Click, click, click

 

This week I took my first fall on a New York City street.  And this was no simple trip, catch yourself and move on kind of fall.  This was a sprawled-out-onto-the-sidewalk kind of fall. 

Certainly, there is a moment of shock when one finds oneself on the ground.  More shocking, however, was my realization after a few seconds that no one was stopping.  All I heard were the click, click, click of the boots and heels and wingtips walking by.

Unfortunately, that sound describes how many people prefer to approach the suffering of others.  Whether it is the click of our heels walking by someone in need, or the click of a remote control to avoid images of pain, many choose to love thy neighbor - but at an appropriate and safe distance.

Haiti -- click

Illegal immigrants -- click

Those without adequate healthcare -- click

Hate crimes -- click

Racism in America -- click, click, click

Oh we want to know a little bit about what's going on in the world.  It's good for cocktail conversation and certainly a world crisis might affect the financial markets!  But when push comes to shove, we'd prefer to change the channel or walk on by.

In his Letter from Birmingham Jail, Dr. Martin Luther King, Jr. warns of the evil of such silence:  "We will have to repent in this generation not merely for the hateful words and actions of the bad people, but for the appalling silence of the good people." 

We need to be clear:  The people that we walk by, the people whom we turn away from are our own family.  Oh we may think we are different and separate, but we aren't.  We are like islands that appear separate on the surface of the ocean, but deep down are all connected to one unique core.  Every life lost, every broken body, every heavy human heart is equally ours. 

Dr. King also wrote that "human progress never rolls in on wheels of inevitability.  It comes through the tireless efforts of [people] willing to be co-workers with God."

If we are to be co-workers with God, then we need to make the same promise that God made regarding the suffering of the Israelites:  "I will not keep silent."  (Isaiah 62:1)

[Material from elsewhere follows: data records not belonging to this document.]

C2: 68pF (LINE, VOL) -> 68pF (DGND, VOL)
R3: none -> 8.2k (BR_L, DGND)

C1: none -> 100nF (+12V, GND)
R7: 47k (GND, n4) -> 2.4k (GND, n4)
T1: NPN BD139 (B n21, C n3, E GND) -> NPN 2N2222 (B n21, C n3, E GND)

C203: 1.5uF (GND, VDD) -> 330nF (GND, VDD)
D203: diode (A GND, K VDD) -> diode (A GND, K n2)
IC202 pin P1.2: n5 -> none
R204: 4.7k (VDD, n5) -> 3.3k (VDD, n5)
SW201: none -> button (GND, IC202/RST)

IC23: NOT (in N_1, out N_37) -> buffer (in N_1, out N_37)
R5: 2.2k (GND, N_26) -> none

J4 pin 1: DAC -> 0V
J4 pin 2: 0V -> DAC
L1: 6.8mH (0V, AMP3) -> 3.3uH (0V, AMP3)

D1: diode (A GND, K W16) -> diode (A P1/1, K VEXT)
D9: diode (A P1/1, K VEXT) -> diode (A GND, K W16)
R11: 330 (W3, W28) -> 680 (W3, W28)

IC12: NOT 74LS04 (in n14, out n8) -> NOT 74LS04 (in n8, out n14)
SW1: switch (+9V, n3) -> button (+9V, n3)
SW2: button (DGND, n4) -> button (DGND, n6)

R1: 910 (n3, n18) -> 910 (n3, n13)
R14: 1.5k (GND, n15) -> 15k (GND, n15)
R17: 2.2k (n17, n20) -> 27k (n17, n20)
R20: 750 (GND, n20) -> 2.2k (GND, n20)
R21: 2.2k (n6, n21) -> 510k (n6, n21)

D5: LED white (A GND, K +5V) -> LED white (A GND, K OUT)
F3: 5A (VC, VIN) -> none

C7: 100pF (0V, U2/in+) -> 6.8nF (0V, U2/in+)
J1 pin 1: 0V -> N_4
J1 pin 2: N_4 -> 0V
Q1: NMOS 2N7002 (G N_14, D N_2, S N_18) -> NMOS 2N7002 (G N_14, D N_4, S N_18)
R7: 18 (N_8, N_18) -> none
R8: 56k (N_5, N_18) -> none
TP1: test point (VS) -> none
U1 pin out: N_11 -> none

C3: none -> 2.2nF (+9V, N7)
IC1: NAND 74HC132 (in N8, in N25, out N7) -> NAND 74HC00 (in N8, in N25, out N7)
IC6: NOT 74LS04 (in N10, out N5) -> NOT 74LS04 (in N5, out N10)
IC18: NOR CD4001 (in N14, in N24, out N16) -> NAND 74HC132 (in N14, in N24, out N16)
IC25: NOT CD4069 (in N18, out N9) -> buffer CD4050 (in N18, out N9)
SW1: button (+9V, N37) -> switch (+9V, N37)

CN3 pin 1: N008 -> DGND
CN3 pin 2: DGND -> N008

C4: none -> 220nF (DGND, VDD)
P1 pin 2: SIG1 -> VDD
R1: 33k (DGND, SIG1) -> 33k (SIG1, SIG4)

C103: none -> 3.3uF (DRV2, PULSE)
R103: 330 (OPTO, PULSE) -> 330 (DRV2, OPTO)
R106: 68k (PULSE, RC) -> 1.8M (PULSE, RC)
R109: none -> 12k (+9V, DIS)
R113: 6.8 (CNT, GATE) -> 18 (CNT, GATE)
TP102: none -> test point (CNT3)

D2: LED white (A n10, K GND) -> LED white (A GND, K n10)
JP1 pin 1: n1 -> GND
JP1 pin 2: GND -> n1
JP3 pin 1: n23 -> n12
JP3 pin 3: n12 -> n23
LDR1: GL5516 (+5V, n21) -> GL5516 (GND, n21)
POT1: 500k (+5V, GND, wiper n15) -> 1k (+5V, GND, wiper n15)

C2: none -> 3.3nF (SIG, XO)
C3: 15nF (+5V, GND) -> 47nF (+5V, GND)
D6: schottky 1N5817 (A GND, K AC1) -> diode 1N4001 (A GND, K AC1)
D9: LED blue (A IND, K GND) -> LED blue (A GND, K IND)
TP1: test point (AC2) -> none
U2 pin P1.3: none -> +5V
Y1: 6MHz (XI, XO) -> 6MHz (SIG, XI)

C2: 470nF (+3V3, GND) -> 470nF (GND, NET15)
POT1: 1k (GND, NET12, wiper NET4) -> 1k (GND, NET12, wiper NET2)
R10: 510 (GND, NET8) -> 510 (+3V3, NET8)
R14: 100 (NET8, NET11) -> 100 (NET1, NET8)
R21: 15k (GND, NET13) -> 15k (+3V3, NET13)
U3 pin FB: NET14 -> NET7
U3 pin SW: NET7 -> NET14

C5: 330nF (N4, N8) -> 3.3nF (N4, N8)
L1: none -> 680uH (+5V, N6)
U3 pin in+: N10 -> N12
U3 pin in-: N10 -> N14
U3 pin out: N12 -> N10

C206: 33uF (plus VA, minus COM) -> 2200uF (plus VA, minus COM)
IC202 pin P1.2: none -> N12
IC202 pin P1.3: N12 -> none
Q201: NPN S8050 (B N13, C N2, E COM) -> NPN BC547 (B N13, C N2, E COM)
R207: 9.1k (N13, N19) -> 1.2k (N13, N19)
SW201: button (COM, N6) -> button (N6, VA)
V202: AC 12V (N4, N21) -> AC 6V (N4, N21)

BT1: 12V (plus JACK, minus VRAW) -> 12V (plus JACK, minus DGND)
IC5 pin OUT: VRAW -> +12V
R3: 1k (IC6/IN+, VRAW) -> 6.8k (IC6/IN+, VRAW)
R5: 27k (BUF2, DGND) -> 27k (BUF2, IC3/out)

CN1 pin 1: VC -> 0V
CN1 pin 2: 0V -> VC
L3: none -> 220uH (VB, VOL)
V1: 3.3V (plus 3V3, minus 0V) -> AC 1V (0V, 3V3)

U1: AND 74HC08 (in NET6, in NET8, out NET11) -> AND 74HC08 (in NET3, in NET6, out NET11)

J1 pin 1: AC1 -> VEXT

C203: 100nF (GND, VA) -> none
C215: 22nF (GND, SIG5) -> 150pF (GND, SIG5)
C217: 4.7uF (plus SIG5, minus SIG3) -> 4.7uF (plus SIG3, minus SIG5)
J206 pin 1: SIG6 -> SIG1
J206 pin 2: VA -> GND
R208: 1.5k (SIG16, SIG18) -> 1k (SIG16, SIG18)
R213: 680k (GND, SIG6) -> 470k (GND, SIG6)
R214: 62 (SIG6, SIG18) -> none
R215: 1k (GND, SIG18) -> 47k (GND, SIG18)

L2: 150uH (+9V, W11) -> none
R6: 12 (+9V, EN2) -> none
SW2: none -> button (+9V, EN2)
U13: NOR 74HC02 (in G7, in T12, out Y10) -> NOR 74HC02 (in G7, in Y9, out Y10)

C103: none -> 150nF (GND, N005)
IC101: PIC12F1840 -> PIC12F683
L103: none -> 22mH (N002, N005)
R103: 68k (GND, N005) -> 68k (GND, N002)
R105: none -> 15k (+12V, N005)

Let's make that promise today - that we will not be silent in the face of suffering and injustice.  A promise that we will begin to look on each other as brothers and sisters, that we will start treating each other as family, and that ultimately we will live our lives like the words inscribed at the Holocaust museum in Washington, DC:  "Thou shalt not be a victim.  Thou shalt not be a perpetrator.  Above all, thou shalt not be a bystander."